Reading text »
----
Experimental animal models for clinically translating basic cancer research are often hindered by applicability limitations. Now, an ex vivo model for studying colorectal cancer (CRC) has been developed to overcome such limitations, involving the recellularization of human colonic tissue with genetically engineered cells containing important mutations for CRC. This system mimicked the pathophysiological progression of CRC and enabled the identification of novel cancer driver genes.

Immunostained images of cytokeratin (red) and fibronectin (green) showing submucosal neoplasia invasion in colonic tissues recellularized with mutant epithelial cells. Nuclei are blue. Credit: Courtesy of H. J. Chen

Elucidating the roles of numerous genetic mutations in cells is a crucial but daunting task in understanding cancer. To address this problem, a multidisciplinary collaboration was formed, which included researchers who pioneered the use of the Sleeping Beauty (SB) transposon system to identify cancer driver mutations, and a group who had established a gastrointestinal tract organoid model using human colonic epithelial cells. “We were intrigued by the idea to develop organotypic ex vivo CRC tissues that are tractable and can quickly recapitulate most features of CRC,” explains author Huanhuan Joyce Chen.

To achieve this aim, the researchers first obtained normal colon tissues adjacent to tumour sites in patients with CRC. These tissues were decellularized using detergents, preserving the native tissue architecture of the organ. Then, in combination with the SB transposon system, the colon matrix was recellularized with epithelial cells containing mutations in APC (a gene critical for CRC initiation), which resulted in malignant submucosal invasion by multiple adenomas within 6–7 weeks. The adenomas were genetically profiled to identify SB-mutated genes that cooperate with mutant APC, which revealed 38 candidate invasion driver genes — six of which were novel and might explain how invasion events occur.

“Our study demonstrated the potential of the ex vivo human cancer model to bridge the gap between animal models and clinical diseases,” says author Zhubo Wei. “Our model ... will help us better understand the mechanisms of CRC progression at different stages and develop novel therapeutics,” he concludes, adding that further engineering could be applied to incorporate vascular networks, the immune system and the gut microbiota. This new engineering methodology might also help generate ex vivo cancer systems for other organs.
----
Collected data entries:
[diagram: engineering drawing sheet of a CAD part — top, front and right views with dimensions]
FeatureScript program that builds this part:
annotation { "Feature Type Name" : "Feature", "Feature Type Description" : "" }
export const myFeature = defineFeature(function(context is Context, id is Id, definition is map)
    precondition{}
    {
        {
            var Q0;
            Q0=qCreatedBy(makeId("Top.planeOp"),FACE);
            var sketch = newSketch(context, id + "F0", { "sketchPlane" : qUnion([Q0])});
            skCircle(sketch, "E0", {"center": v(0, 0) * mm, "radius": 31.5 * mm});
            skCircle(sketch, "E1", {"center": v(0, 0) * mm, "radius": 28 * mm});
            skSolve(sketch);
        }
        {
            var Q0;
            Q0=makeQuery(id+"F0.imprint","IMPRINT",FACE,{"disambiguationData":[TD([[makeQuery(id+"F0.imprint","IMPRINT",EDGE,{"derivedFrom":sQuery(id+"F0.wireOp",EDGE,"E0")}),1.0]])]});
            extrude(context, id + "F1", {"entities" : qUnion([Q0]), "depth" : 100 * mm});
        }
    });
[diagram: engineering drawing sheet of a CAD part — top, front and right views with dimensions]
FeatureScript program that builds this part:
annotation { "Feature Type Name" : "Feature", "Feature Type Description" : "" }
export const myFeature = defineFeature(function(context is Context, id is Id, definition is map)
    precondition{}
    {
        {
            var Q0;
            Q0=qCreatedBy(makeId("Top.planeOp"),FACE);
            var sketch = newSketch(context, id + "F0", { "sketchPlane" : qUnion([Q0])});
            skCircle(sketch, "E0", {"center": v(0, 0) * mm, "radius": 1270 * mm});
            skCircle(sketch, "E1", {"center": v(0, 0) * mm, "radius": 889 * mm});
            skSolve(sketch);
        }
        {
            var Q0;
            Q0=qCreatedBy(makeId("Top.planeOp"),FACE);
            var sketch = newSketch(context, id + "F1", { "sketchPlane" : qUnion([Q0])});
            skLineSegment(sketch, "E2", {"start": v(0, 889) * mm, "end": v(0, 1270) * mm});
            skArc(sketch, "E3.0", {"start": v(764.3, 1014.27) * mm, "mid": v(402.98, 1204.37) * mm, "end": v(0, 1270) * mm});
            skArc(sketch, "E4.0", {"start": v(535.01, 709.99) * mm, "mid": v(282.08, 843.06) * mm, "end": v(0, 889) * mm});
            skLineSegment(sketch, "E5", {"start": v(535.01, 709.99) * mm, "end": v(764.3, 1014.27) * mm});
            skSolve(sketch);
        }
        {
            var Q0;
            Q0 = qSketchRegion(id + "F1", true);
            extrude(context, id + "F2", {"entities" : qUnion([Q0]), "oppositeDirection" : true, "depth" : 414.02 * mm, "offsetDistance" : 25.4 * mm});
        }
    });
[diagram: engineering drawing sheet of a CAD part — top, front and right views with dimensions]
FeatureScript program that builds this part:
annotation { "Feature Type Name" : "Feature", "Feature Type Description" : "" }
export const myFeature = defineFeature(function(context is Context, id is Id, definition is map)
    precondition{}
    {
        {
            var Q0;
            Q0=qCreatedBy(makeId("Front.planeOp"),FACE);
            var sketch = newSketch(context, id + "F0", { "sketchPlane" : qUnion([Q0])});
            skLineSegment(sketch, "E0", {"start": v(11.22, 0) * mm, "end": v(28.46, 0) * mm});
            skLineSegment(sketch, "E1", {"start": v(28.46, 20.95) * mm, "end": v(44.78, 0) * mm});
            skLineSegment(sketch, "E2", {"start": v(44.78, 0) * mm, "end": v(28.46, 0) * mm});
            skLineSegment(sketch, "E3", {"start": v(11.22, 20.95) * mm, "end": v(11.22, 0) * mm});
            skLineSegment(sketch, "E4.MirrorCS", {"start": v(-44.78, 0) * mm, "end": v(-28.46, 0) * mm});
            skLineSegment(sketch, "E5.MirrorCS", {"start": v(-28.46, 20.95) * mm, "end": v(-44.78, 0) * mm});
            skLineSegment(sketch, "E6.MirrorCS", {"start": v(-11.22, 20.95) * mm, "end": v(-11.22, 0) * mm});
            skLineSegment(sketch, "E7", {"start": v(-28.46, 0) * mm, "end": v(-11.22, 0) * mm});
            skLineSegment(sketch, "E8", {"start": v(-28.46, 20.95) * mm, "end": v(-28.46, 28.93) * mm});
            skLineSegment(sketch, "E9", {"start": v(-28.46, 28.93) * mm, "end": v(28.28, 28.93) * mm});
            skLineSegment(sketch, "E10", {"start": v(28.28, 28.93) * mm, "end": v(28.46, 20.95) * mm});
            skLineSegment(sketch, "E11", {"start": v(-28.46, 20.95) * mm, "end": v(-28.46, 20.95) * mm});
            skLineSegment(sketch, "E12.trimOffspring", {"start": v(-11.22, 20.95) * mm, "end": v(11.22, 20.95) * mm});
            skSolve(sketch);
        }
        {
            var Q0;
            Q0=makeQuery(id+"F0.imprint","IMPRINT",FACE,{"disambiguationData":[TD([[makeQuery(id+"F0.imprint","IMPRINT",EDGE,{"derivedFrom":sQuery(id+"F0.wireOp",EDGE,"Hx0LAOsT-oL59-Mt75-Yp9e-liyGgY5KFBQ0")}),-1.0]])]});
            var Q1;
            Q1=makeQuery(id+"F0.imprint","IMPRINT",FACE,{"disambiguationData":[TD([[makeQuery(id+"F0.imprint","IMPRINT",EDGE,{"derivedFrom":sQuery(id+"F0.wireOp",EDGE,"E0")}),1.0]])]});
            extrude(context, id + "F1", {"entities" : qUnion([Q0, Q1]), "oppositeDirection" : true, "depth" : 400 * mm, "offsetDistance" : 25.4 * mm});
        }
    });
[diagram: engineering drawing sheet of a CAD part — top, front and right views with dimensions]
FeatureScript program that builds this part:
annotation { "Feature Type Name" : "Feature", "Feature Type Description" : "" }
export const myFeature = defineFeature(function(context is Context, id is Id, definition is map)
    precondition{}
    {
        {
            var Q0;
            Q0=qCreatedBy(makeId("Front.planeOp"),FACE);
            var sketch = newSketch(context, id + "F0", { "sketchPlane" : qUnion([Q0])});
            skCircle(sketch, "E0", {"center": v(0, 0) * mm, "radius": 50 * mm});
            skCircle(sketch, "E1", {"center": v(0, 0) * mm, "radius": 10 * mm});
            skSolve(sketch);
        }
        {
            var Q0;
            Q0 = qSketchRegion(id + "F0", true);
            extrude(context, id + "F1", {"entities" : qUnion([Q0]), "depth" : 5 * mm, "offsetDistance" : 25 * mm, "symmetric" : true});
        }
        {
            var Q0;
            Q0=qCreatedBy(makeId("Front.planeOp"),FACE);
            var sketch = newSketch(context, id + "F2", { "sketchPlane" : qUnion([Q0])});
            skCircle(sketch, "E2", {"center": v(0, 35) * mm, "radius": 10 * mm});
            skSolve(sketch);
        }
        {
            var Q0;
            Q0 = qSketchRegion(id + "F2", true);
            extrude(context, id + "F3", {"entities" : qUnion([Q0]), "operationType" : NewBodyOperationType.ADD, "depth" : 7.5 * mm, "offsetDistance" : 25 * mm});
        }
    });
----
Required action A » Extract the words of the colorectal cancer article from "To achieve this" up to and including "invasion events occur.".
Required action B » In the colorectal cancer article, condense the paragraph beginning "To achieve this aim" into a short bulleted list that keeps its main facts.

Exercise output A »
To achieve this aim, the researchers first obtained normal colon tissues adjacent to tumour sites in patients with CRC. These tissues were decellularized using detergents, preserving the native tissue architecture of the organ. Then, in combination with the SB transposon system, the colon matrix was recellularized with epithelial cells containing mutations in APC (a gene critical for CRC initiation), which resulted in malignant submucosal invasion by multiple adenomas within 6–7 weeks. The adenomas were genetically profiled to identify SB-mutated genes that cooperate with mutant APC, which revealed 38 candidate invasion driver genes — six of which were novel and might explain how invasion events occur.

Exercise output B »
- Normal colon tissue next to tumor sites was taken from patients with CRC.
- Detergents stripped out the cells but kept the organ's native tissue architecture.
- Using the SB transposon system, the colon matrix was refilled with epithelial cells carrying APC mutations. Within 6–7 weeks, multiple adenomas had invaded the submucosa.
- Genetic profiling of the adenomas turned up 38 candidate invasion driver genes. Six of them were novel and might explain how invasion happens.